Task prompt:
Using the records below, filter for lines that contain the string "Words" and copy them out.

Page-level text extractions:

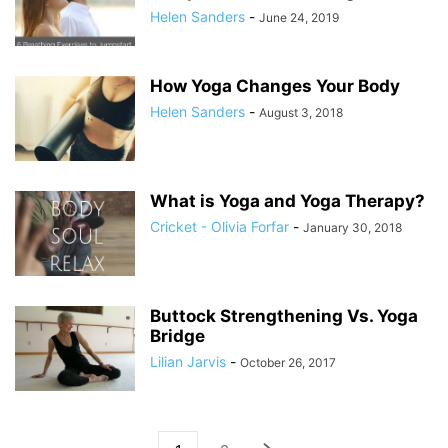
Helen Sanders
-
June 24, 2019
How Yoga Changes Your Body
Helen Sanders
-
August 3, 2018
What is Yoga and Yoga Therapy?
Cricket - Olivia Forfar
-
January 30, 2018
Buttock Strengthening Vs. Yoga
Bridge
Lilian Jarvis
-
October 26, 2017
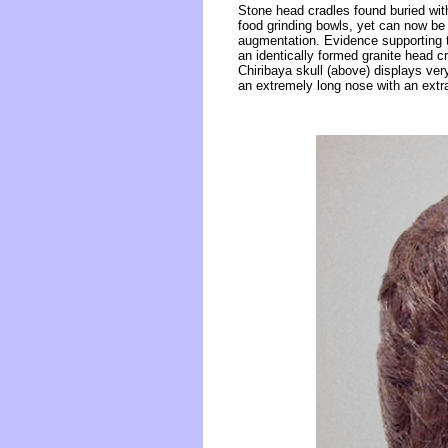
Stone head cradles found buried wit
food grinding bowls, yet can now be 
augmentation. Evidence supporting t
an identically formed granite head
Chiribaya skull (above) displays ver
an extremely long nose with an extr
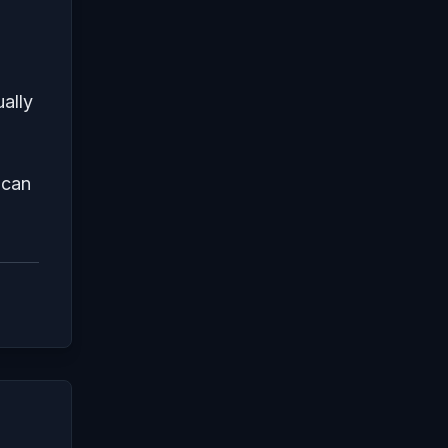
ally
 can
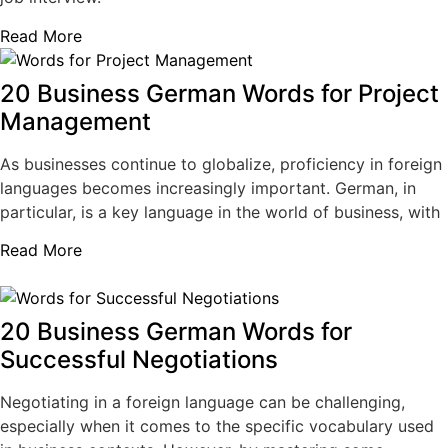
Read More
20 Business German Words for Project
Management
As businesses continue to globalize, proficiency in foreign
languages becomes increasingly important. German, in
particular, is a key language in the world of business, with
Read More
20 Business German Words for
Successful Negotiations
Negotiating in a foreign language can be challenging,
especially when it comes to the specific vocabulary used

Answer to the problem:
20 Business German Words for Project
20 Business German Words for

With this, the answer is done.